How Computer-Use Agents See and Act
In the last lesson we met the perceive, decide, act loop. Now we open the hood. If you understand how a computer-use agent takes in a page and chooses what to do, you can predict almost perfectly where it will succeed and where it will fall on its face. That intuition is worth more than memorizing any single tool's menu.
You do not need to write a line of code for this lesson. The goal is a clear mental model.
What You'll Learn
- How an agent "sees" a page: pixels, page text, and structure
- Why the same loop that makes agents flexible also makes them slow and fragile
- The role of checkpoints and human approval
- Practical signs a task is a good or bad fit for an agent
Two Ways to "See" a Page
A web page exists in two forms at once, and agents can use either or both:
- The visual form (pixels). Literally a screenshot of what you see. A vision model looks at the image and reasons about it: "there is a search box near the top, a blue button labeled Search to its right."
- The structural form (the page's underlying text and elements). The same page also exists as structured markup that names each element: this is a link, this is a text field, this is a button with the label "Search."
Screenshot-based perception is the most general because it works even when the underlying structure is messy or deliberately hidden, which is why Anthropic's and OpenAI's computer-use tools lean on it. Reading the structured page text is faster and more precise when it is available. Many AI browsers blend the two. The important takeaway for you as a user: the agent is interpreting the page, not magically "knowing" it, and interpretation can be wrong.
The Loop, Step by Step
Let us walk one real cycle for the instruction "add the cheapest 1TB SSD to my cart."
- PerceiveScreenshot + page text of the results
- ReasonWhich row is cheapest 1TB?
- Plan actionClick that product
- ActMove cursor, click
- ObserveNew page loaded?
- RepeatUntil in cart
Notice that the agent commits to one action at a time and then looks again. It does not have a guaranteed script; it is improvising each step from what it currently sees. This is why:
- It is slow. Every step is a full perceive-reason-act round trip, often several seconds each.
- Small changes derail it. A cookie banner, a pop-up, a relocated button, or a page that loads slowly can make the agent misjudge the next click.

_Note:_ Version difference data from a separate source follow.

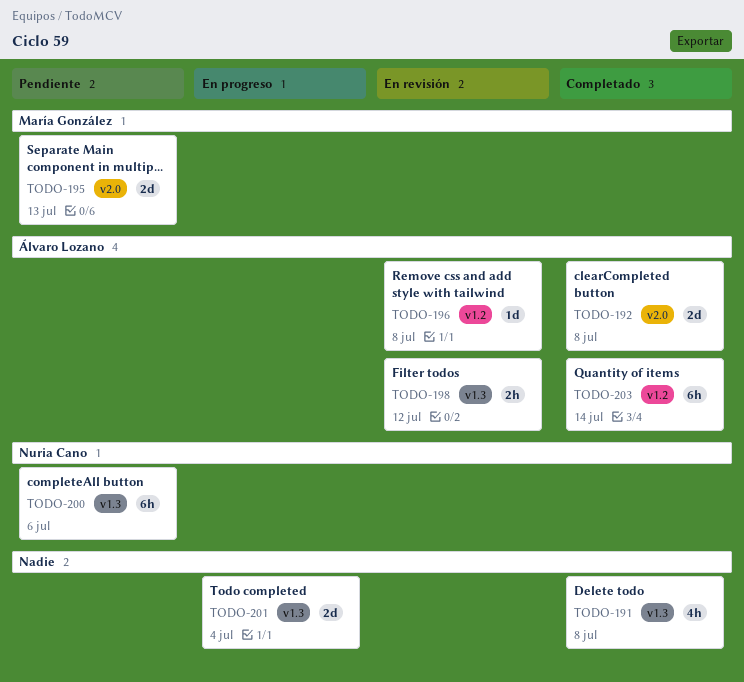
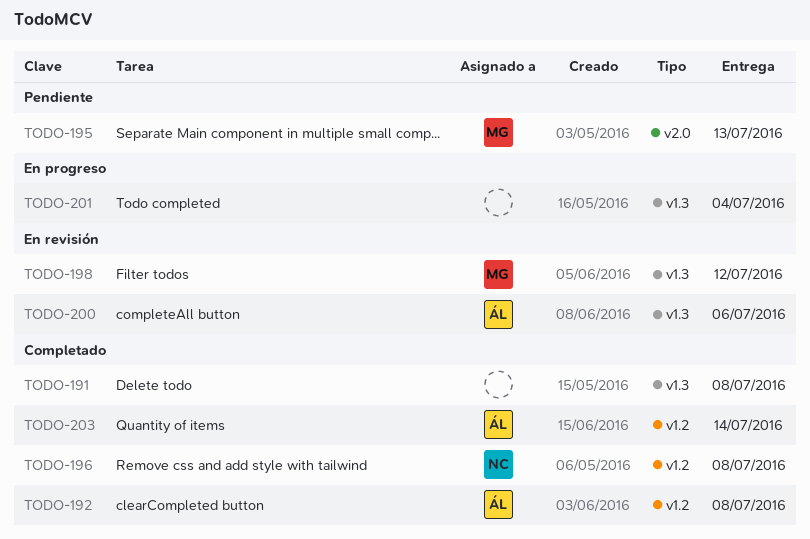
TODO-192, label: v2.0 -> v1.2
TODO-196, status: En revisión -> Completado
TODO-196, owner: Álvaro Lozano -> Nuria Cano
TODO-198, owner: Álvaro Lozano -> María González
TODO-200, status: Pendiente -> En revisión
TODO-200, owner: Nuria Cano -> Álvaro Lozano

- Errors compound. A wrong click early can send the agent down a path it never fully recovers from, because each step assumes the last one worked.
None of this means agents are useless. It means they are best on tasks where the pages are reasonably clean and where an occasional wrong turn is cheap to catch.
Why Agents Pause: Checkpoints and Approval
Because acting on a live, logged-in browser is consequential, well-designed agents build in checkpoints, where they stop and ask you before doing something sensitive. This is not a limitation to work around; it is the safety model.
For example, OpenAI has said agent mode in its Atlas browser will pause and make sure you are watching before it acts on especially sensitive sites such as financial institutions, and Google has described Chrome's agentic "Auto Browse" as requiring user approval for sensitive steps like purchases. The pattern across the industry is the same: the agent handles the tedious middle of a task and hands the risky decisions back to you.
You will get the most out of these tools by treating checkpoints as your job, not the agent's inconvenience. When it pauses, actually read what it is about to do.
Guardrails Built Into the Sandbox
Beyond pausing, browser agents run inside deliberate limits. Using Atlas's agent mode as a documented example, OpenAI states it cannot run code in the browser, cannot download files, cannot install extensions, and cannot reach other apps on your computer or your file system. Those walls exist precisely because the perceive-act loop can be fooled, a theme we develop fully in the security lesson.
A useful way to picture it: the agent is a capable temp worker you have given a very specific, narrow desk. It can do a lot at that desk, but it physically cannot walk into other rooms.
Is My Task a Good Fit? A Quick Test
Before you hand a task to an agent, run it through this decision:
Decision
What kind of task is it?
- If Reading, summarizing, comparing pages
Great fit. Use assistant mode, low risk.
No clicking required
- If Repetitive, structured, low-stakes clicking
Good fit for agent mode, but supervise.
e.g. gathering listings, filling a known form
- If High-stakes or irreversible (payments, sending messages, legal)
Only with careful human approval at each step.
Never fully hands-off
- If Needs a login you would not want exposed
Reconsider. See the security lesson first.
Prompt-injection risk
The pattern: the more mechanical and reversible a task is, the better an agent handles it. The more judgment or consequence it carries, the more you stay in the driver's seat.
Key Takeaways
- Agents perceive pages as pixels (screenshots), structured page text, or a blend, and they are always interpreting, which can go wrong.
- The one-action-at-a-time loop makes agents flexible but slow, fragile to page changes, and prone to compounding errors.
- Checkpoints and approval prompts are the core safety model; reading them is your responsibility, not a nuisance.
- Browser agents run in a sandbox with hard limits (no downloading, no file-system access, no other apps) because the loop can be fooled.
- Match the task to the tool: summarizing is a great fit, irreversible high-stakes actions demand step-by-step human approval.